**Assignment:**
Check each line below for the word "thumb", then please report how many lines have it and nothing more.

**Provided data:**
Start of Block

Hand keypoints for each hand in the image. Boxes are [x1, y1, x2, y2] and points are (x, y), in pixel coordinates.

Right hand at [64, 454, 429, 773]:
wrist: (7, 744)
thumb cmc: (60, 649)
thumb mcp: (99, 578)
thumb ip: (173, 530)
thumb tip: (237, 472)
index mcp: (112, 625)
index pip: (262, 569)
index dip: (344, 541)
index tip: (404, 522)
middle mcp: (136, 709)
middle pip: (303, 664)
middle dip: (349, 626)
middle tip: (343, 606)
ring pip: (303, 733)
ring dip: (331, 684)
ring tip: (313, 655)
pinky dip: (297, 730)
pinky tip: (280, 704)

End of Block

**Output below:**
4